Livro de Frei Betto faz ode ao silêncio com narrador tagarela

Erro de estratégia tira coerência de romance sobre homem internado em hospital

LUIZ BRAS ESPECIAL PARA A FOLHA

A estatística é um ramo da matemática generoso com os escritores. É imparcial com os talentosos e também com os medíocres.

Um escritor talentoso, garante a estatística, jamais conseguirá produzir apenas obras-primas.

Do mesmo modo que um escritor medíocre jamais conseguirá escrever apenas banalidades.

Frei Betto é autor de uma obra numerosíssima, traduzida para 24 idiomas. Segundo uma nota biográfica, são 56 títulos publicados, sem contar as participações em coletâneas.

De seu importante currículo constam, por exemplo, as memórias de "Batismo de Sangue", publicadas em 1982.

Esse relato sobre a ditadura militar, os frades dominicanos e as circunstâncias da morte de Carlos Marighella mostra do que a fera é capaz, quando está com as garras afiadas.

Mas o romance "Aldeia do Silêncio", recém-lançado pela editora Rocco, foi vítima da severidade da estatística. Pertence a um fraco momento criativo.

Um único erro de estratégia --a má escolha do foco narrativo-- pôs todo o romance a perder.

SILÊNCIO

Internado num hospital, um homem sem nome relembra a infância e a juventude "no oco do mundo". O antigo conflito natureza-cidade é a matriz de sua melancolia. Ele não aceita a perda do paraíso natural abençoado pela ignorância.

Esse homem tem saudade de sua pré-história, da época mítica em que não sabia ler nem escrever e no mundo só existiam a natureza, seu avô, sua mãe, uma cadela e um urubu.

Alfabetizado por uma voluntária, seu único confessor é um caderno no qual ele escreve sua história. É também nesse caderno que ele filosofa insistentemente.

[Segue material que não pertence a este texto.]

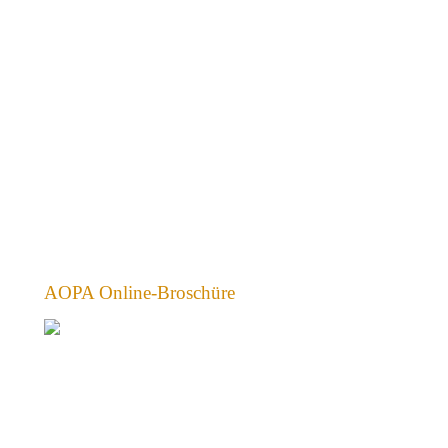
AOPA Online-Broschüre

Mas não contem com pensamentos agrestes. Esperem sacadas poéticas: "Sem desejo somos simples dejetos; nos demitimos da existência, ainda que prossigamos vivos".

Ou zen-budistas: "Descobri que o tudo é o nada, o escuro é o claro, o eu é o outro, o vazio é o pleno, e a dor é o amor".

O tópico mais abordado é o do silêncio. Seu ódio à logorreia do hospital, do rádio, da tevê, é infinito.

COERÊNCIA

"Malditos todos os tagarelas!", "Vomitam palavras por temerem o silêncio", "Prefiro escrever a falar", "Economizar a fala não é avareza, é sabedoria" --ele não se cansa de esbravejar.

Mas esse elogio do silêncio sai da boca de um tagarela, porque o romance é narrado em primeira pessoa.

Mesmo quando o protagonista arredio se recusa a falar com os outros personagens, ele não para de papaguear na cabeça do leitor.

Melhor teria sido um narrador em terceira pessoa. Só assim a devoção desse homem ao silêncio seria amparada pelo tipo de coerência que a ficção pede.